Last NAME 閃光の英雄と闇の奏者 第四章
精霊玉
第1話
愛紀那に連れられ凛珠たちはまず、第一の中継地点となる葉月一族の社へ向かった。愛紀那の話では五つの中継地点を経由しなければ葉月一族本邸へはたどりつけないらしい。さすがに警戒が厳しいということだろう。
「これって確か、古の大妖を封じるためのものだよな」
社を見て修一が愛紀那に尋ねた。
「はい。同時にここに光の女神を祀ることで、大妖を神の力を借り、封じております」
愛紀那が言った。彼女の視線の先には戦乱を逃れ、社に避難してきた人々の姿があった。紅陽一族の人々は一族の仕事でほとんどが出払って人々の心身の治療にかけずり回っているが、それでは、絶対的に必要数が足りていないのだ。狂った葉月一族のなかで、当主は元の軌道に戻そうとはしているが、いかんせん、日にちが足りておらず、葉月一族たちの気持ちを変えるのにはまだ至っていないということだろう。狂ってしまったものは、そう簡単には戻らない。
「葉月一族がああなったのはなぜか、知っているか?」
凛珠は尋ねた。『蒼き鳥』が調査をしても、あの閉ざされた一族の情報などはめったに手に入らない。千尋の『千里眼』すら葉月一族のことは何一つ映らない。
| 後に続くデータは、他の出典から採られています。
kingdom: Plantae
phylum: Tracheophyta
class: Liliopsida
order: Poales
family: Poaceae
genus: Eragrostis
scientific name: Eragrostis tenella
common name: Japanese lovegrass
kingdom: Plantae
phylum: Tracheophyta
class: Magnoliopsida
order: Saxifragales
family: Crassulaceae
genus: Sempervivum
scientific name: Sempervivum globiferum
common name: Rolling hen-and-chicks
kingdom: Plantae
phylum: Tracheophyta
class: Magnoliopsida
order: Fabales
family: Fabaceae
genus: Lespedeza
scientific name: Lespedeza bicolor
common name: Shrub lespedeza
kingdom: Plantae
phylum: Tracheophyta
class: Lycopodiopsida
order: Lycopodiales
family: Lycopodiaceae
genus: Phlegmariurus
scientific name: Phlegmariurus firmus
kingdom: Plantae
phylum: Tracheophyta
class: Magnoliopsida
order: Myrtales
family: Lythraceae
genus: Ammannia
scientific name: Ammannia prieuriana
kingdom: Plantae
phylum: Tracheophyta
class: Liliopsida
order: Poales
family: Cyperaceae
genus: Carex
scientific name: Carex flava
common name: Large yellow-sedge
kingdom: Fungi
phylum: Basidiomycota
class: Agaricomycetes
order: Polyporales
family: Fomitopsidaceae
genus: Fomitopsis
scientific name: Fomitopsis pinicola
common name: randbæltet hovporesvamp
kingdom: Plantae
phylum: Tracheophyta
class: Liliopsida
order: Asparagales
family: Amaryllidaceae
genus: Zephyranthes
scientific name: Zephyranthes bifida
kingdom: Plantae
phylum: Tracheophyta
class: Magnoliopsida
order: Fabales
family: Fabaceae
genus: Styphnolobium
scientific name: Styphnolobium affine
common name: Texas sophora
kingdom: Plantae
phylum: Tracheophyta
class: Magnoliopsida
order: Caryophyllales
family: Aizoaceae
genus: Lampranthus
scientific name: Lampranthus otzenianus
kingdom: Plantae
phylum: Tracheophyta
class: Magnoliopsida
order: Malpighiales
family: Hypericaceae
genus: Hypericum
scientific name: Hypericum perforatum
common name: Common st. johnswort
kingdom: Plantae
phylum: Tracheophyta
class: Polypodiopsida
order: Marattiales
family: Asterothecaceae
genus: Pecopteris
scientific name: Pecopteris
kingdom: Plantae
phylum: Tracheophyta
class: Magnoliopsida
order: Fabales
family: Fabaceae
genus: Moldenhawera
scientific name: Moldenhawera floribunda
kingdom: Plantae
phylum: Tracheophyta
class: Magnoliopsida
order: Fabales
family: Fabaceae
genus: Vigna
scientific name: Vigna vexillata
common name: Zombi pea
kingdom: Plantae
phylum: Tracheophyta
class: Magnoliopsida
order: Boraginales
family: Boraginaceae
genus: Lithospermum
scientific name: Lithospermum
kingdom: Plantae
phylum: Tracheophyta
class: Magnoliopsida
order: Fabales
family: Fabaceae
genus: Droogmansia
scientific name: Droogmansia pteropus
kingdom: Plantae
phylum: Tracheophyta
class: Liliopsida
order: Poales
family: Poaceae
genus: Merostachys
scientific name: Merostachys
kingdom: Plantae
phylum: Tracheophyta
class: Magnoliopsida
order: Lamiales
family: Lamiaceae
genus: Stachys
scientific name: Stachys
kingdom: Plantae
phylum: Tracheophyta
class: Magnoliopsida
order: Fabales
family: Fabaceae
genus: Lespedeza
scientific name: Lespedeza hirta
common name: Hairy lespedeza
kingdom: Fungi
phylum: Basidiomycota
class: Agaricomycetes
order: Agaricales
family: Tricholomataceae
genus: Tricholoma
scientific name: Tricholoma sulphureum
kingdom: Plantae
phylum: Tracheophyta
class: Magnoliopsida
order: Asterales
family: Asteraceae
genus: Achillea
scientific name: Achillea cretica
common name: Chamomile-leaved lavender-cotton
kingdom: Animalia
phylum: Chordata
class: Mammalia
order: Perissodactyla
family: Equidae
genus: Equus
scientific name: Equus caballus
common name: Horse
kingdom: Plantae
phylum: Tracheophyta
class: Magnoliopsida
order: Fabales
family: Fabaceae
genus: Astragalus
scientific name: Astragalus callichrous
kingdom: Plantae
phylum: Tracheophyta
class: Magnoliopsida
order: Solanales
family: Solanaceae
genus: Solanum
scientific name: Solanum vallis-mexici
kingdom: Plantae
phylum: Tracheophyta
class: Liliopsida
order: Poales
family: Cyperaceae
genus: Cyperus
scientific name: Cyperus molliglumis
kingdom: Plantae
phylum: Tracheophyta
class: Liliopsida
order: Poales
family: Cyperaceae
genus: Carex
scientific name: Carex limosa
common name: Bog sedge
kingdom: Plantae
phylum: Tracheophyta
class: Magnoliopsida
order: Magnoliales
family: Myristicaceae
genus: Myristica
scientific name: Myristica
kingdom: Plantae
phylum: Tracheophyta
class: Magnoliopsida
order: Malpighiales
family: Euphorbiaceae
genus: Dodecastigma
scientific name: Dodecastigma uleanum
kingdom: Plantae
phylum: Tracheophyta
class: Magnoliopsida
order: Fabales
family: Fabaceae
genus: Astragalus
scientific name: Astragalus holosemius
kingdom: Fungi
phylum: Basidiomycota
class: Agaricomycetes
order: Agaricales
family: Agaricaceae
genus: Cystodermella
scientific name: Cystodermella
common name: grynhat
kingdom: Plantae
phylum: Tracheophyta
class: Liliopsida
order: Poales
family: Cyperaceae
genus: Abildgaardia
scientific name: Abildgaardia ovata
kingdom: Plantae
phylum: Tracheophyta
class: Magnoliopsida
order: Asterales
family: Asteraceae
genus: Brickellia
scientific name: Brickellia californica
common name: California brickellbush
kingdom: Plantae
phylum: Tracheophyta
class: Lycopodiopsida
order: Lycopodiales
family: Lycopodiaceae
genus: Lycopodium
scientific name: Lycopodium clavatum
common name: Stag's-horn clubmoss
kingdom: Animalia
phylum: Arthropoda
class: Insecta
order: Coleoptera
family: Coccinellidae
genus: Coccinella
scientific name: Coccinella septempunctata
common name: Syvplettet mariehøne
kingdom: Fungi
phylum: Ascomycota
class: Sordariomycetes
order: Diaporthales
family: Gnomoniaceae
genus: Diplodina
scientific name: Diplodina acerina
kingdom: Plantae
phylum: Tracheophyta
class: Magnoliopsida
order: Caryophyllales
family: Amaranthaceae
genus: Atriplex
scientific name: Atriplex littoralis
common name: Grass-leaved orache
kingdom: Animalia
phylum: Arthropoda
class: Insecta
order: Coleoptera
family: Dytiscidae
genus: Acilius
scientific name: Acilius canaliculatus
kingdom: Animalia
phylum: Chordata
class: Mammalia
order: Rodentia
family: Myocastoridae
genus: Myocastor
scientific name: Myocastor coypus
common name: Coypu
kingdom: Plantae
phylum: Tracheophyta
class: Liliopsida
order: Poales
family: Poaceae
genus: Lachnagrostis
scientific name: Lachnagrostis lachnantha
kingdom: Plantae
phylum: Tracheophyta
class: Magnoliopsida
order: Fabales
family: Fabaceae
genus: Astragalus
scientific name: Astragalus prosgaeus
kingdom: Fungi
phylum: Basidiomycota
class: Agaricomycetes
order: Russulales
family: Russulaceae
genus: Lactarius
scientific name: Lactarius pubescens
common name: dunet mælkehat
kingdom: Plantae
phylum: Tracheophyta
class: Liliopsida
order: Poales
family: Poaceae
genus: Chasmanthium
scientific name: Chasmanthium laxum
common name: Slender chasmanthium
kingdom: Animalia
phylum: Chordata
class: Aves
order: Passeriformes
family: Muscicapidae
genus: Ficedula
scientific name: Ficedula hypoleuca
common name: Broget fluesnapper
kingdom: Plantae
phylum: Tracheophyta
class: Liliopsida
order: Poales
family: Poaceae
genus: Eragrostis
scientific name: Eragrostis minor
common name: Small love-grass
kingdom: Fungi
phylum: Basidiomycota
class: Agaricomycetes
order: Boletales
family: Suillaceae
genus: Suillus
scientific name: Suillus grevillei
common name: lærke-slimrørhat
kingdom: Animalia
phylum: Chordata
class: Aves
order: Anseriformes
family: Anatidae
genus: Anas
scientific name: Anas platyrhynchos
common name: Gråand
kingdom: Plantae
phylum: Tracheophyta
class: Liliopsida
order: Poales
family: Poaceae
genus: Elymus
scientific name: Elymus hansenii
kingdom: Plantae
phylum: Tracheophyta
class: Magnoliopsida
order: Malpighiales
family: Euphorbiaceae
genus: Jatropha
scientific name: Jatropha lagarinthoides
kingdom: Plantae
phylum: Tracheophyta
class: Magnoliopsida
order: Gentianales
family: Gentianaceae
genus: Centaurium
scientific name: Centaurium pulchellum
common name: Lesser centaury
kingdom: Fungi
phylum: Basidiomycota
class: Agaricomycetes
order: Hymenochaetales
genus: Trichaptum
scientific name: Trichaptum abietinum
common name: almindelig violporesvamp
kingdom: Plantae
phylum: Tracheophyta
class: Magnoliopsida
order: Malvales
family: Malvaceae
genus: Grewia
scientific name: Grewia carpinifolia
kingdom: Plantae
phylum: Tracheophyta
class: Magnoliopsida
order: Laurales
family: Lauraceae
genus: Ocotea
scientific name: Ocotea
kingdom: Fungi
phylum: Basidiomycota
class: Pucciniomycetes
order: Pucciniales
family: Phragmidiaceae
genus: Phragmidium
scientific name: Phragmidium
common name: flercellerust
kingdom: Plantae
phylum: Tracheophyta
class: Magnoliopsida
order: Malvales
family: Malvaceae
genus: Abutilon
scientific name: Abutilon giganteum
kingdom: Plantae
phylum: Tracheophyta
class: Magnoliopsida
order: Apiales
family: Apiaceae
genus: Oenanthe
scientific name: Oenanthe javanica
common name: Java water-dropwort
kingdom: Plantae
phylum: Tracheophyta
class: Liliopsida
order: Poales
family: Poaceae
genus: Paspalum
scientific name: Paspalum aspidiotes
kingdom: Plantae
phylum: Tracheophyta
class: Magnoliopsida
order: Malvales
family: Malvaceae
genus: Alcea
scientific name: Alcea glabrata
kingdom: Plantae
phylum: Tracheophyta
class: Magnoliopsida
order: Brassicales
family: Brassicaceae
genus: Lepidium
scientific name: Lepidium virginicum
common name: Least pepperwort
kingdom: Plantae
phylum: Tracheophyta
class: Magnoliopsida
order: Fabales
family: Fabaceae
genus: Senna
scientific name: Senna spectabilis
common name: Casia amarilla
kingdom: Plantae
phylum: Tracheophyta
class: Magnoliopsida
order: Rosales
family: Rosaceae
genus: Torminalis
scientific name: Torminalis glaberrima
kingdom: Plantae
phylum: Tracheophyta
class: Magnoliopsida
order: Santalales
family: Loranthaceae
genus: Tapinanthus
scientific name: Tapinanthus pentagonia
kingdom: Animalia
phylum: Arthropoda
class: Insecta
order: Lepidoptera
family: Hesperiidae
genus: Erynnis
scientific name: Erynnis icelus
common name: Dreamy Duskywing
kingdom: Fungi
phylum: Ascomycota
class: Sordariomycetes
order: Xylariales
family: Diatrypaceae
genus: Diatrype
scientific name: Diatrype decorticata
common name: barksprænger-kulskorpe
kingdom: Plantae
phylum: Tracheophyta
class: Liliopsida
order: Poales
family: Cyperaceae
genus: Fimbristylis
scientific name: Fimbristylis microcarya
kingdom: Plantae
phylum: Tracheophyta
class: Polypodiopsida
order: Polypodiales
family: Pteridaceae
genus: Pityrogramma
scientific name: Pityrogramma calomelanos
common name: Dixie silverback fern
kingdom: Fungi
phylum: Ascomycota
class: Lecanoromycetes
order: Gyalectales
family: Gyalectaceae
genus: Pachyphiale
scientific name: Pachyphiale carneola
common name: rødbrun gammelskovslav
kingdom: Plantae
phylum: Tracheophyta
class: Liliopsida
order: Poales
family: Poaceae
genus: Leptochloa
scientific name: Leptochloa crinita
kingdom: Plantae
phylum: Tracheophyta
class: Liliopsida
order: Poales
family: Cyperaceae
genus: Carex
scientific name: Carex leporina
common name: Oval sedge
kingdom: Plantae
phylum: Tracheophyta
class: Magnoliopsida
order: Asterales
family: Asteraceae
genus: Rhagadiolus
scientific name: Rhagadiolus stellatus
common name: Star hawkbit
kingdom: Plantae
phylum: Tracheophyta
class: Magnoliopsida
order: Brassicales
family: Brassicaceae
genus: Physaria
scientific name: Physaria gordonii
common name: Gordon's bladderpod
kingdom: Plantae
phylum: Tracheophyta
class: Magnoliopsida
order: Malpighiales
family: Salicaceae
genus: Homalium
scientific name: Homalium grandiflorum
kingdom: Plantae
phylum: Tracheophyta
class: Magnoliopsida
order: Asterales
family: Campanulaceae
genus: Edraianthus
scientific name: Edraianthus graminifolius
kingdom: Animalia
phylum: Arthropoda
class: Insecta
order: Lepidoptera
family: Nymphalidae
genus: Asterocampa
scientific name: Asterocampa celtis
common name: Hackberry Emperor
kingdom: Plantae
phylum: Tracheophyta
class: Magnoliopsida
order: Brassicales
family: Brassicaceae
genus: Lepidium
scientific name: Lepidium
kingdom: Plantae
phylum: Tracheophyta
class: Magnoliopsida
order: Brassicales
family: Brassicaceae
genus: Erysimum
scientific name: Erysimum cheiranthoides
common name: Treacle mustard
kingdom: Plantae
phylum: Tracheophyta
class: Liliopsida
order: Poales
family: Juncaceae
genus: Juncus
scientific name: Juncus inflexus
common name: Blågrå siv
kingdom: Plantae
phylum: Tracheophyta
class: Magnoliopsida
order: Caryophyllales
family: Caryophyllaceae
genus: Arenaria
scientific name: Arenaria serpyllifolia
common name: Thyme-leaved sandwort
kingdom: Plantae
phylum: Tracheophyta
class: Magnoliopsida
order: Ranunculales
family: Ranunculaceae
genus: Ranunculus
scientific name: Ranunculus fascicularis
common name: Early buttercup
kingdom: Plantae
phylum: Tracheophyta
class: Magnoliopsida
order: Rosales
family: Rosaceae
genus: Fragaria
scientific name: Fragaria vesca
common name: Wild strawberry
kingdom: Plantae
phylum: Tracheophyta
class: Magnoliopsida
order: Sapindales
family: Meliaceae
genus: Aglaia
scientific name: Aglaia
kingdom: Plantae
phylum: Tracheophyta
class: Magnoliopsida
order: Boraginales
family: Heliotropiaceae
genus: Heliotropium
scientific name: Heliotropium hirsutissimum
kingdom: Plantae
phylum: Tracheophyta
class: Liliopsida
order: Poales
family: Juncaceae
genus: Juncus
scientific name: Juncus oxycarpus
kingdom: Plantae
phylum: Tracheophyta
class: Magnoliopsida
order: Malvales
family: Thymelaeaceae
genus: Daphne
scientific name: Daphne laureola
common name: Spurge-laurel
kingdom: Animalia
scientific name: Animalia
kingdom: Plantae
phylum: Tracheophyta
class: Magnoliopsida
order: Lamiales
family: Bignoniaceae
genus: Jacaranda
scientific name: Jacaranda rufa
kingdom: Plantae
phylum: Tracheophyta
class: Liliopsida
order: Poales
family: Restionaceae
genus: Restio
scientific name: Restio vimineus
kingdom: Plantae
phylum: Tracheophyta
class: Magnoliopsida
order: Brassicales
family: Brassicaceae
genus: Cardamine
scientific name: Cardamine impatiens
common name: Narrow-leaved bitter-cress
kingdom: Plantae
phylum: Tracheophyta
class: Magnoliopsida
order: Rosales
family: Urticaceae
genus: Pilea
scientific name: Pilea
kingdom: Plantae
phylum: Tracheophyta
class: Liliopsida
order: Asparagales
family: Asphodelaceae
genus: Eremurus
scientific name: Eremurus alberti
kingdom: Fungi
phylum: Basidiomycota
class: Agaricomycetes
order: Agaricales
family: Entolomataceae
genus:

「・・・私も詳しいことは知りませんが、先代の当主が、ある葉月一族の姫、・・・何代か前の『柱』らしいのですが、彼女がとんでもない『異能』を持っていたせいで、その力を得るために異能の継承にのみ一族の力を注ぐようになったとか・・・」
その言葉に凛珠は顔をしかめ、千尋はうんざり顔になり、修一はぽかんとなった。
「……え、ナニ?ということはその力がほしいからとんでもない方向に走ってたわけ?」
修一が言った。
「そのようです」
愛紀那の言葉に修一は顔をひきつらせた。
「うわーありえねぇ」
修一が気持ち悪そうに言った。凛珠の顔は盛大に顔が引きつっているし、千尋にいたってはもはや話を聞く気がなさそうだ。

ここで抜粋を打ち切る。